Unaccompanied minors on the Greek island of Lesbos are being incorrectly identified as adults and housed with unrelated adults, leaving them vulnerable to abuse and unable to access the specific care they need and are entitled to, Human Rights Watch says in a statement. This is mainly due to flawed age assessment procedures but also because some children claim to be adults, believing it will allow them to avoid detention.
When they realise they have made a mistake and try to persuade the authorities to register them correctly, they can spend months trying to change their official status and being treated as adults in the meantime, sometimes until they reach adulthood. Despite an assurance by Greek officials to Human Rights Watch that a proper multidisciplinary procedure is followed, reception service officials do not systematically question unaccompanied children who claim to be adults, even when their appearance strongly suggests that they are well under 18.

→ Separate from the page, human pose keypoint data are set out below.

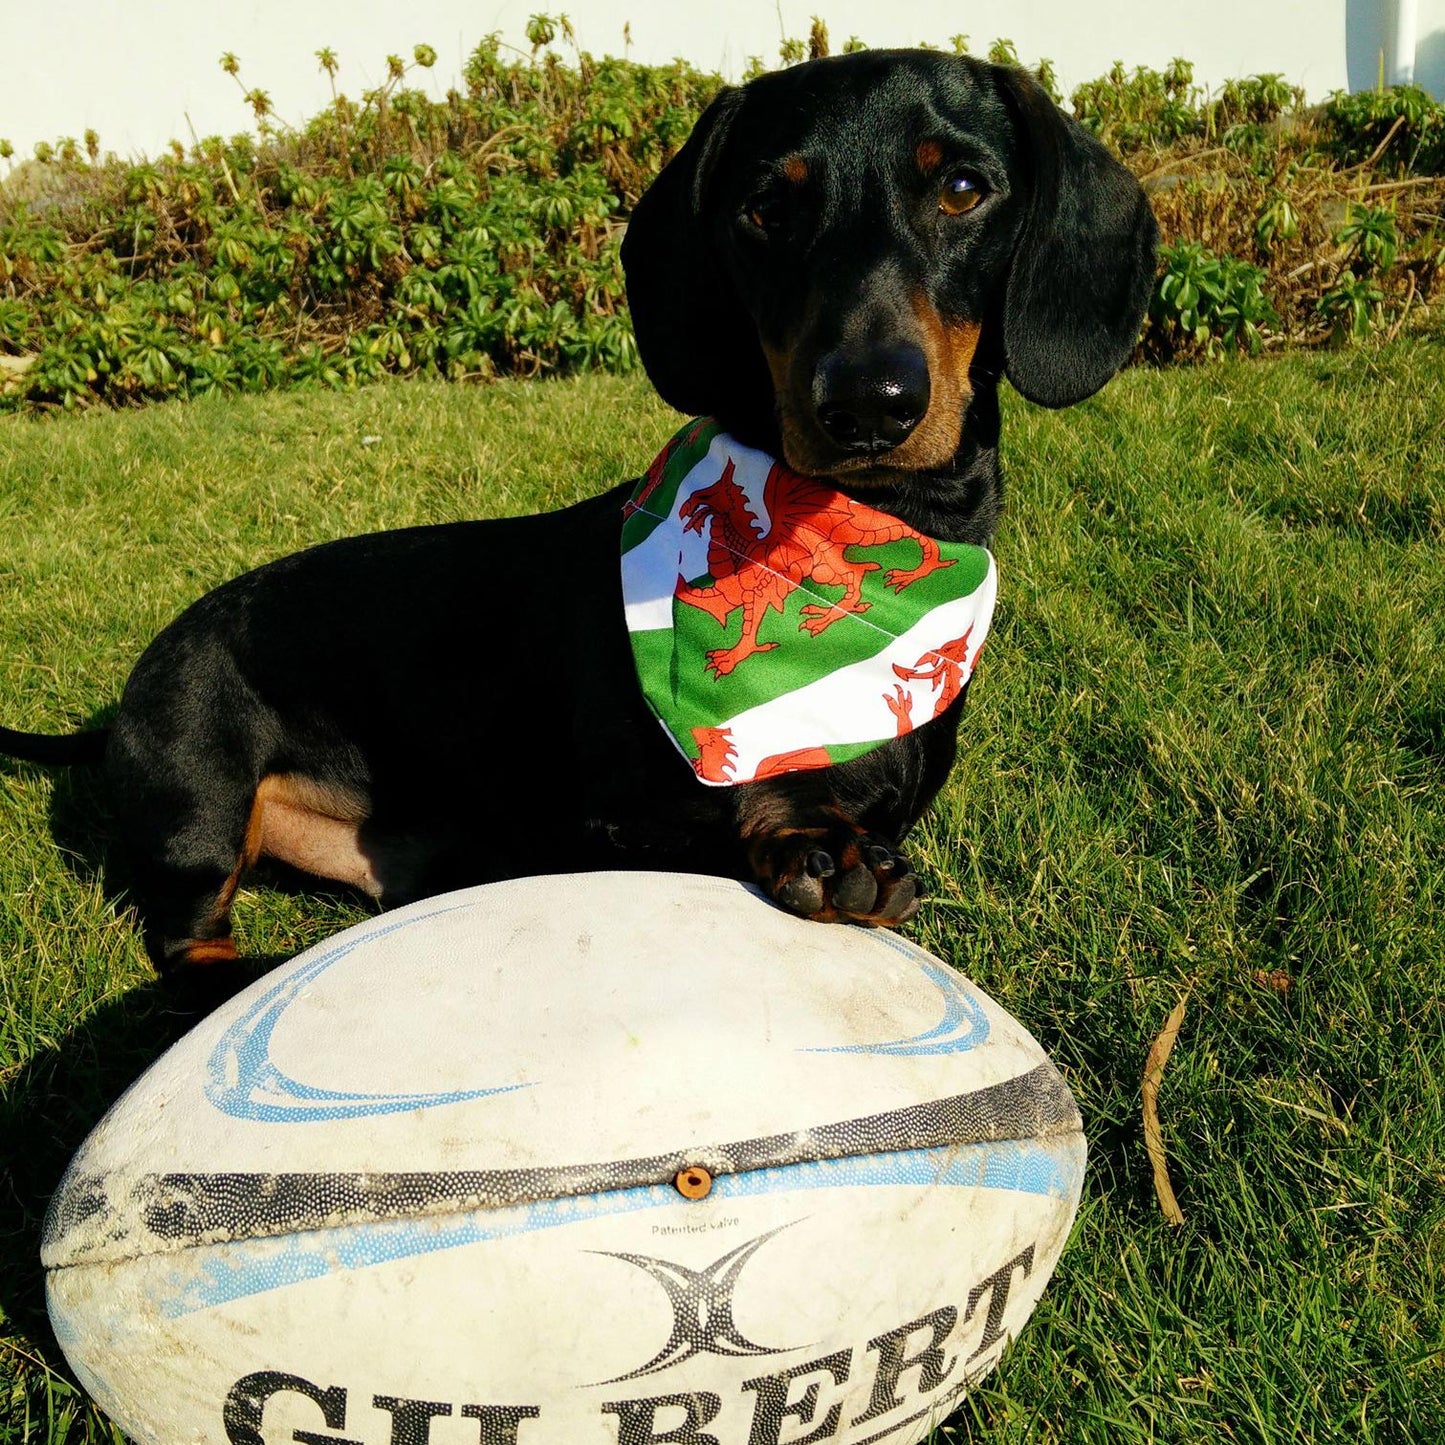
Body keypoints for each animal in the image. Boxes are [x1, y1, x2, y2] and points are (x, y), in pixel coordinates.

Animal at [0, 53, 1156, 982]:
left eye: (962, 188)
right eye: (764, 210)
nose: (866, 402)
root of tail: (124, 699)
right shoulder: (594, 829)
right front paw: (812, 845)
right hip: (198, 806)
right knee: (186, 944)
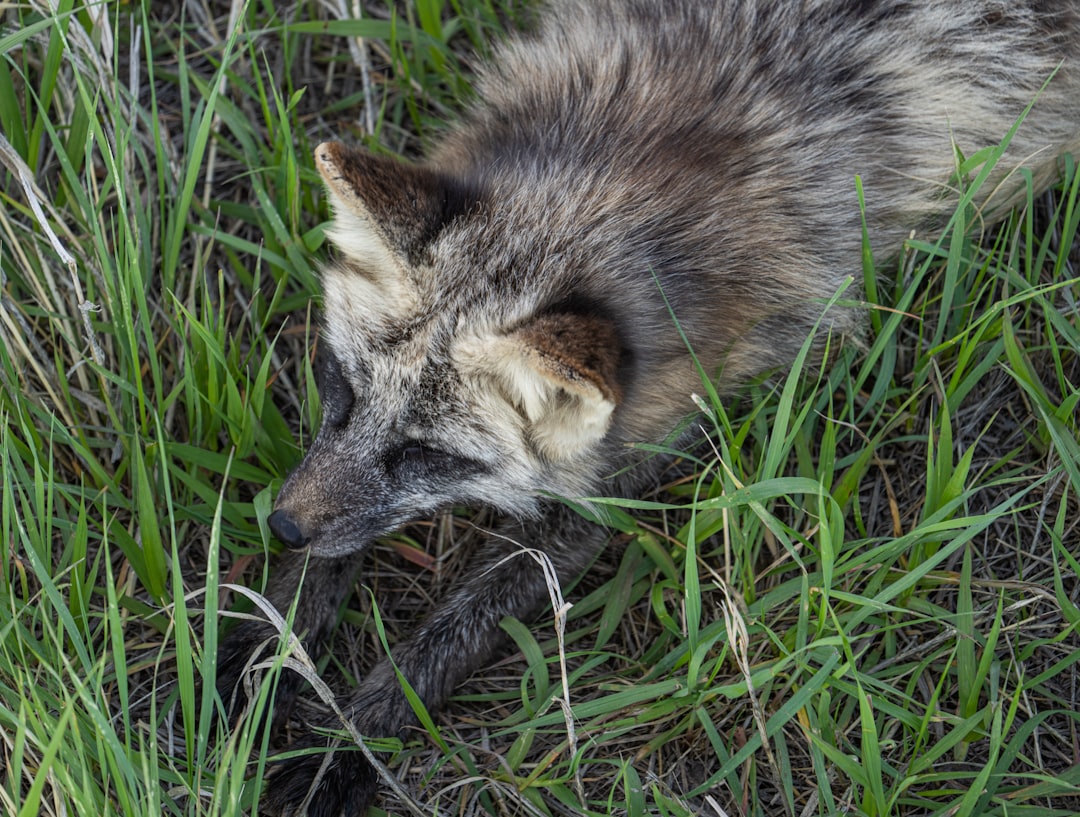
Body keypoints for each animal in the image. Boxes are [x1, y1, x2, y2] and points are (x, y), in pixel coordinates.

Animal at [217, 3, 1080, 812]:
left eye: (429, 454)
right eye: (340, 388)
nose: (280, 524)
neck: (629, 163)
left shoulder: (617, 473)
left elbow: (440, 642)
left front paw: (342, 748)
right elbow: (320, 568)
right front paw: (261, 660)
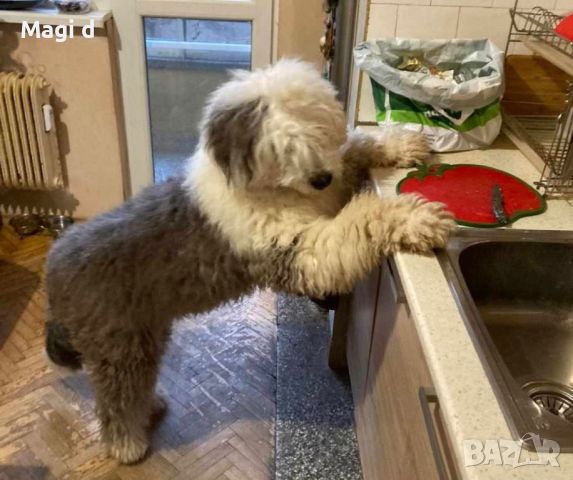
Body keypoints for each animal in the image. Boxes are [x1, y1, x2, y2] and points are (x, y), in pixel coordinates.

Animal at [44, 58, 456, 464]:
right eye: (281, 149)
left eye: (316, 130)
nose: (321, 178)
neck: (270, 189)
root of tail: (54, 265)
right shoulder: (301, 251)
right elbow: (362, 218)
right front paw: (416, 218)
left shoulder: (331, 187)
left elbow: (354, 149)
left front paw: (404, 143)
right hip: (119, 348)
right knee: (117, 397)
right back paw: (127, 445)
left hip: (145, 334)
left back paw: (151, 407)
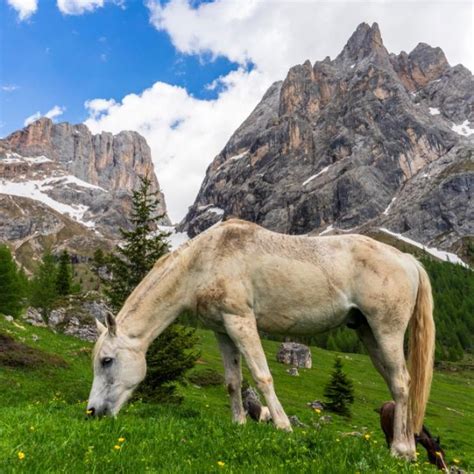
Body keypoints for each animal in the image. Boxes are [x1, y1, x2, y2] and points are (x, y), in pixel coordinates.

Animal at [87, 218, 436, 460]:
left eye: (107, 360)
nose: (92, 413)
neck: (204, 261)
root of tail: (407, 260)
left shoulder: (241, 320)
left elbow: (262, 375)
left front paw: (283, 427)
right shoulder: (222, 329)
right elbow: (233, 381)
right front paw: (239, 425)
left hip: (386, 330)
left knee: (402, 382)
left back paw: (401, 450)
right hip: (367, 332)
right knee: (396, 383)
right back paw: (406, 448)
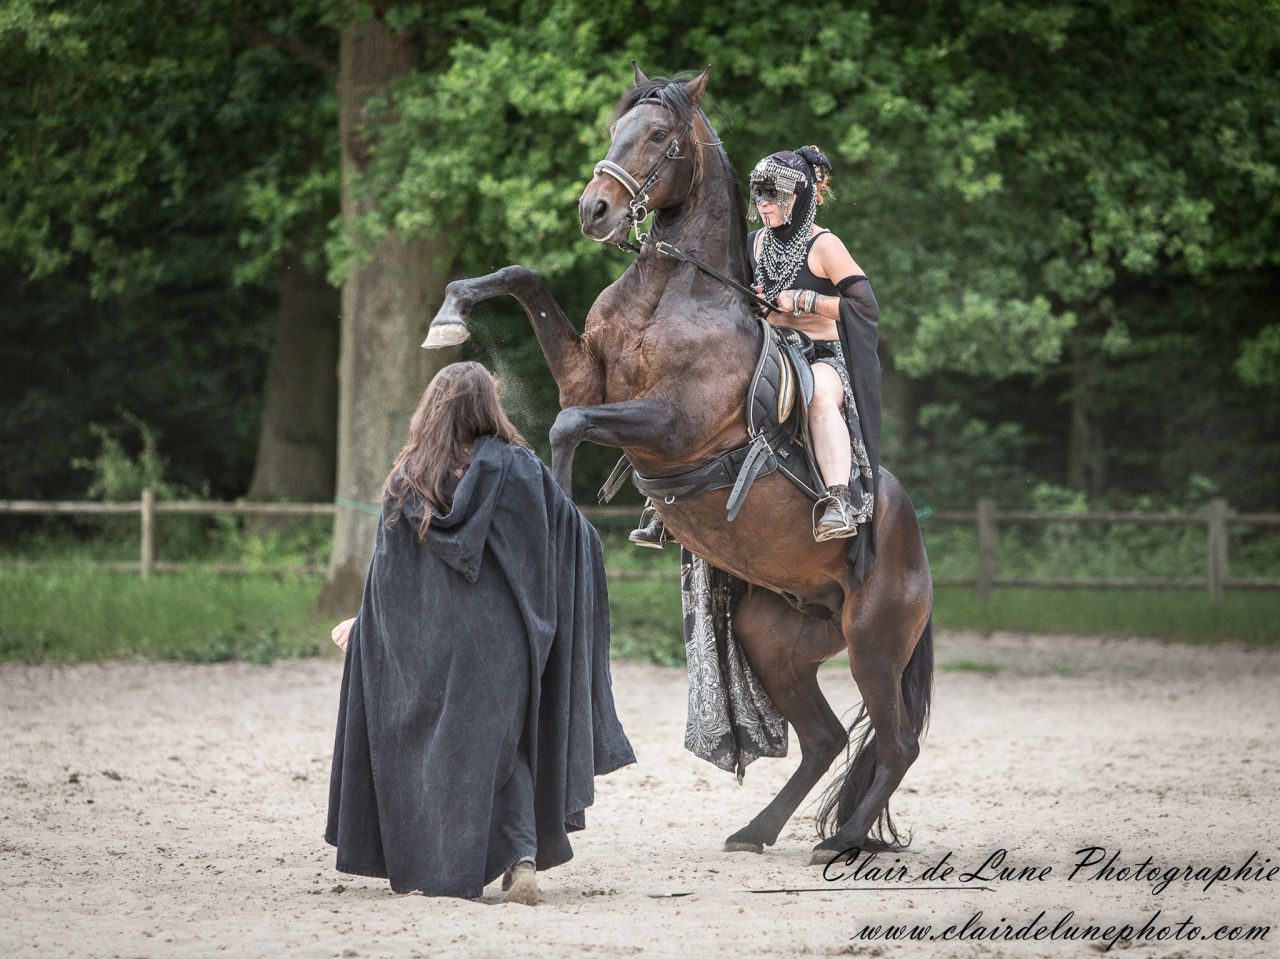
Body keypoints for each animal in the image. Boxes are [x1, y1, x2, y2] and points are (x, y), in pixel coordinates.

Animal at [423, 66, 934, 862]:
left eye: (660, 135)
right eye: (615, 130)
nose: (594, 209)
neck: (671, 290)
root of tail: (911, 536)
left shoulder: (670, 425)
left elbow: (568, 426)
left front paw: (558, 511)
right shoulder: (587, 380)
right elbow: (525, 278)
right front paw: (449, 316)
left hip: (874, 644)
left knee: (897, 741)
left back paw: (844, 839)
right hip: (776, 640)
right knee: (824, 740)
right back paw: (756, 832)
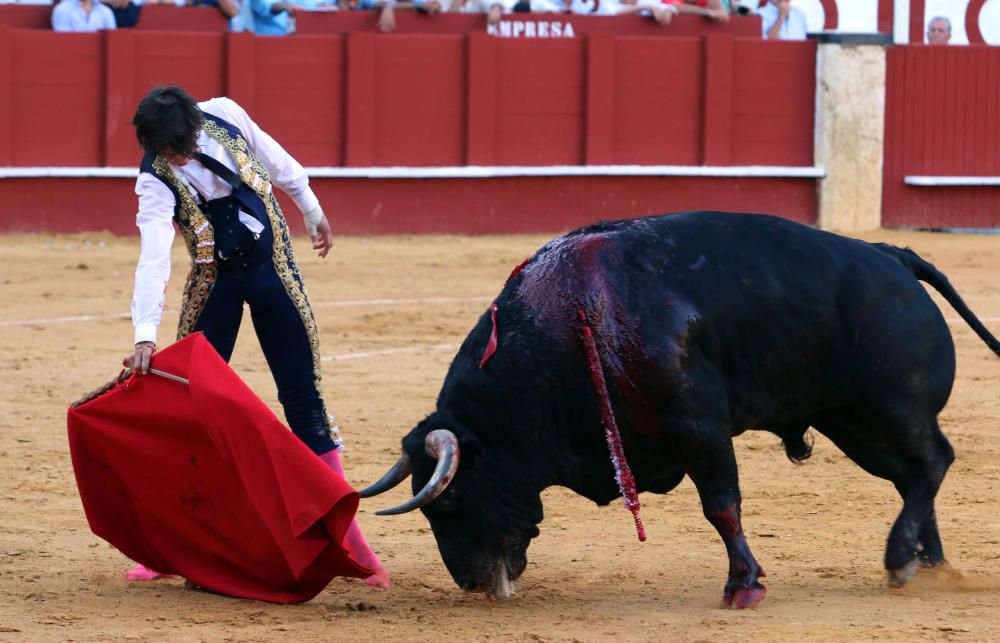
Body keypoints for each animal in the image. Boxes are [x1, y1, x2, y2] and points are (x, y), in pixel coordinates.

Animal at [362, 214, 1000, 612]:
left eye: (448, 503)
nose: (471, 582)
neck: (566, 324)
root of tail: (894, 258)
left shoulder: (700, 429)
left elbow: (721, 506)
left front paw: (743, 586)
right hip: (852, 421)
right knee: (911, 474)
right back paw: (927, 563)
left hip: (890, 408)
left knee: (932, 462)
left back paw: (901, 558)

In practice, authorities fail to provide children with adequate information about their rights during the reception and identification process on the islands and take no steps to verify whether an individual claiming to be an adult is a child, creating a risk that trafficked children will not be identified and protected from further harm.
Eva Cossé, Greece researcher at Human Rights Watch says “Greek authorities need to take responsibility for properly identifying unaccompanied children and providing them the protection and care every child needs.” Greece need to resolve its chronic shortage of space in safe accommodation for registered unaccompanied children and stop detaining them at police stations for example while pending placement in a shelter to be line with international best practices. On 20 June 2017, 1,149 were on the waiting list for shelter. 296 of them detained. Read more
Greek authorities should take steps to better identify children, give those whose age is disputed the benefit of the doubt in close cases, and ensure that they have access to decent accommodation where they can receive care, education, counselling, legal aid, guardianship, and other essential services, the organisation says.